La iniciativa coincide con una escalada de máxima fricción desatada por el ataque aéreo que Israel ejecutó el pasado 18 de agosto contra la base de Abu Zuhur, en la región siria de Idlib, a unos 70 kilómetros de la frontera turca. Israel justificó la ofensiva alegando que Siria planeaba permitir el despliegue de tropas turcas en la zona, algo que tanto Ankara como Damasco negaron. El episodio ha elevado la tensión hasta el punto de que se teme una crisis con riesgo de confrontación militar directa entre dos potencias regionales, después de que Israel advirtiera a Turquía contra «aventuras peligrosas» en Siria y Ankara exigiera el fin de unos ataques que califica de irresponsables.
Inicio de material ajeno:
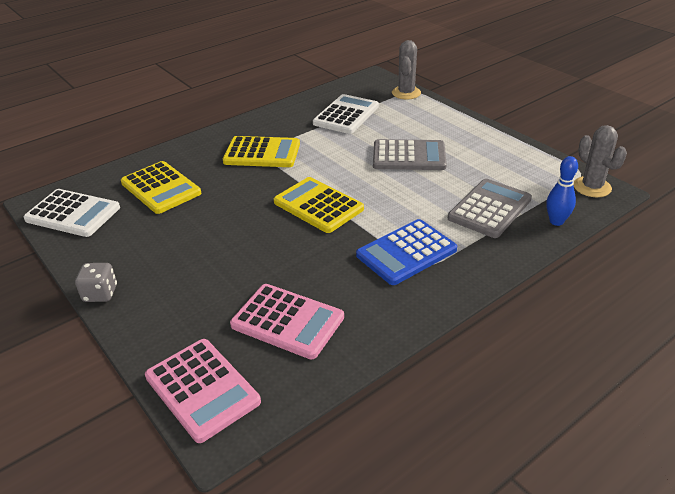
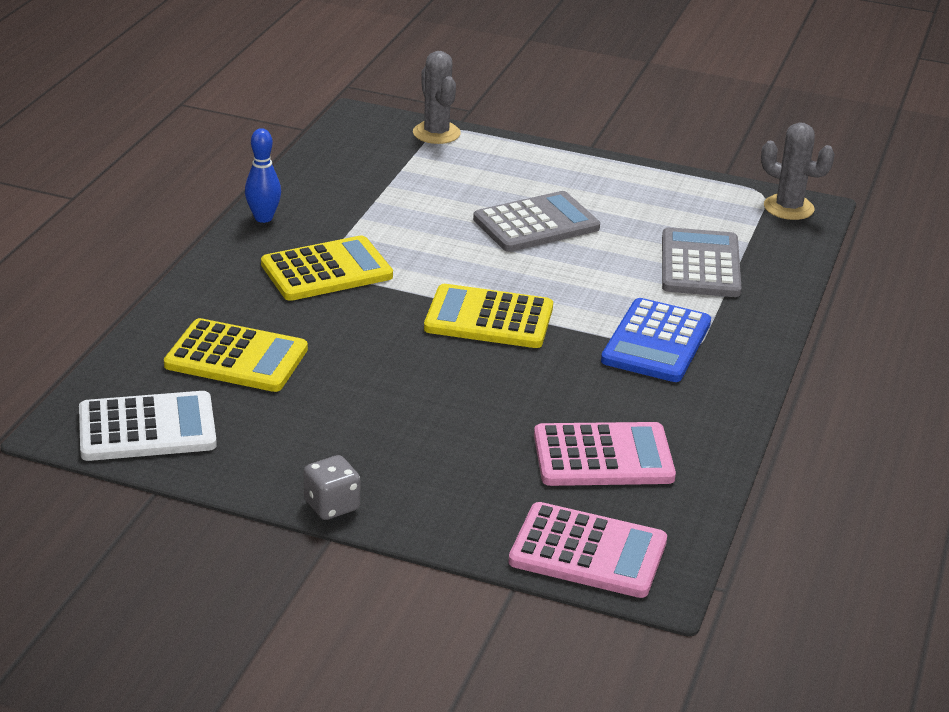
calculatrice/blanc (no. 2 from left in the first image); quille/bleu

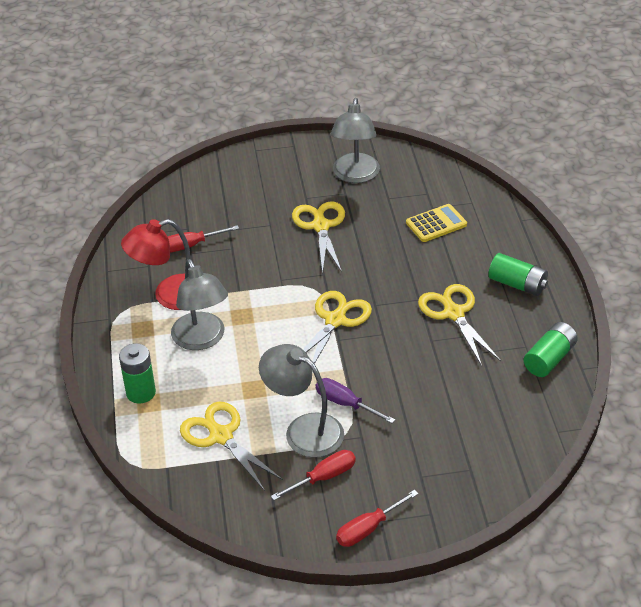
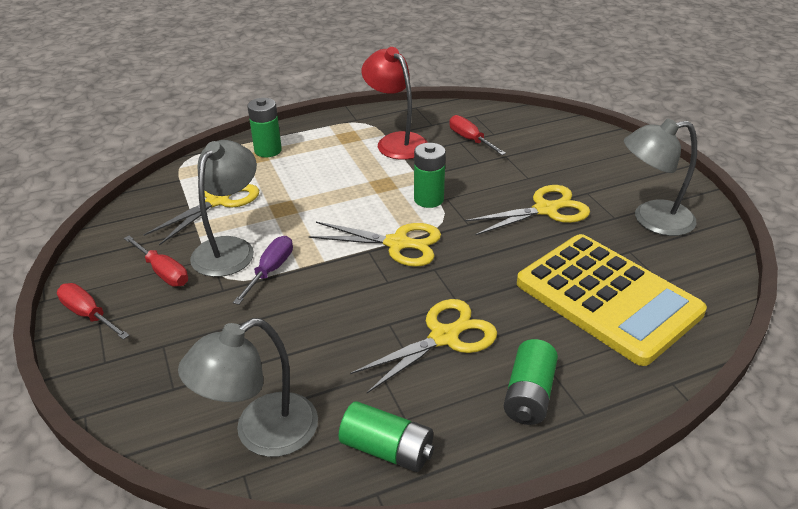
pile/vert (no. 3 from left); lampe/gris (no. 2 from left); calculatrice/jaune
Netanyahu calificó la petición turca de intento patético de intimidar a los líderes y soldados de Israel, y cargó con dureza contra el presidente turco, Recep Tayyip Erdogan, al que llamó dictador antisemita y acusó de dar cobijo a Hamás, ocupar media Chipre y encarcelar a periodistas y opositores. El movimiento de Ankara se suma, por otra parte, a la orden de arresto que la Corte Penal Internacional ya dictó contra Netanyahu en noviembre de 2024 por presuntos crímenes de guerra en Gaza, y a la petición turca de suspender la membresía de Israel en la ONU. En la práctica, el recorrido de la solicitud es incierto y su detención resulta improbable, pero la iniciativa añade presión jurídica y diplomática sobre el primer ministro israelí y ahonda en el aislamiento internacional que arrastra por la guerra de Gaza.